How you would approach backfilling the table would ultimately depend on the data size.
Small table
If your data size is in low GB's, then you can achieve it quite easily using Lambda/EC2/Local Machine etc....
You would need to Scan
or Parallel Scan
all the items in the table, filter out the items which do not require updating and then proceed to call UpdateItem
on each item in the result set and append the GSI keys.
Large table
If however, you have a large amount of data you may want to use a distributed system such as AWS Glue and Spark. Here, you would either read all the items directly from the table or read from an S3 Export and again obtain the keys which require updating. Then using Sparks forEachPartition
to distribute UpdateItem
across executors to update items.
Performance vs Cost
As with most services, there is a performance vs cost trade off. If you want to go fast, you'll likely incur more cost. If cost is an important factor for you, then you may want to do things slower. That would entail using a rate limited Scan rather than using Scan/Parallel Scan or even the Glue approach.

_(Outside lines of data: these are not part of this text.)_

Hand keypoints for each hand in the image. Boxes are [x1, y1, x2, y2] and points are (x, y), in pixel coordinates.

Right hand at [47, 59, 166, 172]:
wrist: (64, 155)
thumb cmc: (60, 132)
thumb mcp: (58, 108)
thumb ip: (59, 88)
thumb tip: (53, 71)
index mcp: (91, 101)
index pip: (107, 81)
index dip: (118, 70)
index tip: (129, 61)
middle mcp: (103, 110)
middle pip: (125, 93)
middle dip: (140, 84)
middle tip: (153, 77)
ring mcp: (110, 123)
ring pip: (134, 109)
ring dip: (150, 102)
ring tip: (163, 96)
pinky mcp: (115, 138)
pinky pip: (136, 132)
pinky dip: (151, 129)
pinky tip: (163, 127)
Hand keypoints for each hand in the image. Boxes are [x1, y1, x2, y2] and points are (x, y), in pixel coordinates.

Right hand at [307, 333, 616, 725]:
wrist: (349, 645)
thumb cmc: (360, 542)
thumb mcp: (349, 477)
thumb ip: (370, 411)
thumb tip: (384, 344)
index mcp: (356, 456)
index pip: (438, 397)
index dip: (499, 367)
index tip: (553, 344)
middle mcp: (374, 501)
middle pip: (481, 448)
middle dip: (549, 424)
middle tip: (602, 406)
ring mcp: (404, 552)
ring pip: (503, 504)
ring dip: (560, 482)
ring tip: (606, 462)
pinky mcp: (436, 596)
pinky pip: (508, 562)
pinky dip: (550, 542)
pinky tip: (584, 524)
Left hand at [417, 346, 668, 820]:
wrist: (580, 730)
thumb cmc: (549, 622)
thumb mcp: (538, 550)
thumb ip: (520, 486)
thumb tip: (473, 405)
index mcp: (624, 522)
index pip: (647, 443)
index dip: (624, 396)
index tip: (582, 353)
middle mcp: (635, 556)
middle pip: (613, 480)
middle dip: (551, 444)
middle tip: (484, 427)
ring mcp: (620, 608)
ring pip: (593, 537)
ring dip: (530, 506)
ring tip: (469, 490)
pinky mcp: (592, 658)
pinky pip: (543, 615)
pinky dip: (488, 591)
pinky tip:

Rate limiting can be achieved using the Guava library in Java for example. This would ensure you don't consume too much capacity too quickly.
For larger tables its a little more difficult, as long running processes can die for various reasons, for that reason I would continually checkpoint which data you have read to avoid duplicate work when your restart your process.
Another important cost component is to use provisioned capacity mode when doing any sort of backfilling or data loading. On-demand mode is pay-per-request and for that reason it would not matter how fast or slow you go as you pay for each item read and written. Provisioned capacity mode offers significant cost savings over the alternative.